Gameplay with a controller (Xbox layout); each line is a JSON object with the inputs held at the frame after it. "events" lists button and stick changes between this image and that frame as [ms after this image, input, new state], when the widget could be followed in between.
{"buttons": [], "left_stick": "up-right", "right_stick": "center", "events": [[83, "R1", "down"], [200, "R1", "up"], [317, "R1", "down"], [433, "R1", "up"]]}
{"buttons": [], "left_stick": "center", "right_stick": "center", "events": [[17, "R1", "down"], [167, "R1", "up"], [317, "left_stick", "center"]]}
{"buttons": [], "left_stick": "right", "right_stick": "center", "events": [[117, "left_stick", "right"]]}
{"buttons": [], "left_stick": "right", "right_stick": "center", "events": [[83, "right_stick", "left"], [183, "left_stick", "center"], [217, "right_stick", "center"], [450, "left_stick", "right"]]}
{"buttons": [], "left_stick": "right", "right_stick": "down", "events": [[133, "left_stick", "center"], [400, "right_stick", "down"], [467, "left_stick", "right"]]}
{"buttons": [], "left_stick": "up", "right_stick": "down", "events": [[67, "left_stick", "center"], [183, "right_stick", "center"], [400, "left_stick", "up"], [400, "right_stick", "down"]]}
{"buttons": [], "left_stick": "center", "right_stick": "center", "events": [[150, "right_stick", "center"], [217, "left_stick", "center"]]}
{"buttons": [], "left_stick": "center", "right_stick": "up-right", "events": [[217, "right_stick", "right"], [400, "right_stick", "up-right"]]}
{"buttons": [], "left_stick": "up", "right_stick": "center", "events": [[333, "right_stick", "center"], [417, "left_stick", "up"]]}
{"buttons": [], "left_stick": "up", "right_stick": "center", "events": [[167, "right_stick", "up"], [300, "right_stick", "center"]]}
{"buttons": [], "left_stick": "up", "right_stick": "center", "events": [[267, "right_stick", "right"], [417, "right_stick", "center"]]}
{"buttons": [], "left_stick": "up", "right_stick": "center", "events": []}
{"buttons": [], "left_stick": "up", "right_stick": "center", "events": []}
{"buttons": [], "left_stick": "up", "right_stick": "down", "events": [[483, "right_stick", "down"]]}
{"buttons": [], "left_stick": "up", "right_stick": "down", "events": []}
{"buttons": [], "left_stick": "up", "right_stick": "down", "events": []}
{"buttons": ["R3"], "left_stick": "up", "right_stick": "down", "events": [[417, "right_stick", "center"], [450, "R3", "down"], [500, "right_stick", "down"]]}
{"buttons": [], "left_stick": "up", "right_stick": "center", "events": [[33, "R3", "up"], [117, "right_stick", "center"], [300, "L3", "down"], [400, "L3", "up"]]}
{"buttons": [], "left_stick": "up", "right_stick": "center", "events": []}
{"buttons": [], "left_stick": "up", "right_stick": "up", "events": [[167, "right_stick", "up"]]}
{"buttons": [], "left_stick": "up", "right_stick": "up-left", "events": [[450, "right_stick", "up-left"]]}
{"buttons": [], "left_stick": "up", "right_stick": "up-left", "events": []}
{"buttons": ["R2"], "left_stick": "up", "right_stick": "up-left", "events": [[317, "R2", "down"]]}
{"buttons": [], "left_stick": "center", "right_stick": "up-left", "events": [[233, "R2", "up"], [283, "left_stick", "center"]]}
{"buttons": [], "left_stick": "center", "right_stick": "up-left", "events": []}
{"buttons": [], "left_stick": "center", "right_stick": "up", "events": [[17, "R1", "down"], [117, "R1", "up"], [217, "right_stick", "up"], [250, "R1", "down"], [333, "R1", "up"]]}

++++++

Repeat each entry word for word.

Gameplay with a controller (Xbox layout); each line is a JSON object with the inputs held at the frame after it. "events" lists button and stick changes between this image and that frame as [ms after this image, input, new state], when the widget could be followed in between.
{"buttons": [], "left_stick": "up-right", "right_stick": "center", "events": [[83, "R1", "down"], [200, "R1", "up"], [317, "R1", "down"], [433, "R1", "up"]]}
{"buttons": [], "left_stick": "center", "right_stick": "center", "events": [[17, "R1", "down"], [167, "R1", "up"], [317, "left_stick", "center"]]}
{"buttons": [], "left_stick": "right", "right_stick": "center", "events": [[117, "left_stick", "right"]]}
{"buttons": [], "left_stick": "right", "right_stick": "center", "events": [[83, "right_stick", "left"], [183, "left_stick", "center"], [217, "right_stick", "center"], [450, "left_stick", "right"]]}
{"buttons": [], "left_stick": "right", "right_stick": "down", "events": [[133, "left_stick", "center"], [400, "right_stick", "down"], [467, "left_stick", "right"]]}
{"buttons": [], "left_stick": "up", "right_stick": "down", "events": [[67, "left_stick", "center"], [183, "right_stick", "center"], [400, "left_stick", "up"], [400, "right_stick", "down"]]}
{"buttons": [], "left_stick": "center", "right_stick": "center", "events": [[150, "right_stick", "center"], [217, "left_stick", "center"]]}
{"buttons": [], "left_stick": "center", "right_stick": "up-right", "events": [[217, "right_stick", "right"], [400, "right_stick", "up-right"]]}
{"buttons": [], "left_stick": "up", "right_stick": "center", "events": [[333, "right_stick", "center"], [417, "left_stick", "up"]]}
{"buttons": [], "left_stick": "up", "right_stick": "center", "events": [[167, "right_stick", "up"], [300, "right_stick", "center"]]}
{"buttons": [], "left_stick": "up", "right_stick": "center", "events": [[267, "right_stick", "right"], [417, "right_stick", "center"]]}
{"buttons": [], "left_stick": "up", "right_stick": "center", "events": []}
{"buttons": [], "left_stick": "up", "right_stick": "center", "events": []}
{"buttons": [], "left_stick": "up", "right_stick": "down", "events": [[483, "right_stick", "down"]]}
{"buttons": [], "left_stick": "up", "right_stick": "down", "events": []}
{"buttons": [], "left_stick": "up", "right_stick": "down", "events": []}
{"buttons": ["R3"], "left_stick": "up", "right_stick": "down", "events": [[417, "right_stick", "center"], [450, "R3", "down"], [500, "right_stick", "down"]]}
{"buttons": [], "left_stick": "up", "right_stick": "center", "events": [[33, "R3", "up"], [117, "right_stick", "center"], [300, "L3", "down"], [400, "L3", "up"]]}
{"buttons": [], "left_stick": "up", "right_stick": "center", "events": []}
{"buttons": [], "left_stick": "up", "right_stick": "up", "events": [[167, "right_stick", "up"]]}
{"buttons": [], "left_stick": "up", "right_stick": "up-left", "events": [[450, "right_stick", "up-left"]]}
{"buttons": [], "left_stick": "up", "right_stick": "up-left", "events": []}
{"buttons": ["R2"], "left_stick": "up", "right_stick": "up-left", "events": [[317, "R2", "down"]]}
{"buttons": [], "left_stick": "center", "right_stick": "up-left", "events": [[233, "R2", "up"], [283, "left_stick", "center"]]}
{"buttons": [], "left_stick": "center", "right_stick": "up-left", "events": []}
{"buttons": [], "left_stick": "center", "right_stick": "up", "events": [[17, "R1", "down"], [117, "R1", "up"], [217, "right_stick", "up"], [250, "R1", "down"], [333, "R1", "up"]]}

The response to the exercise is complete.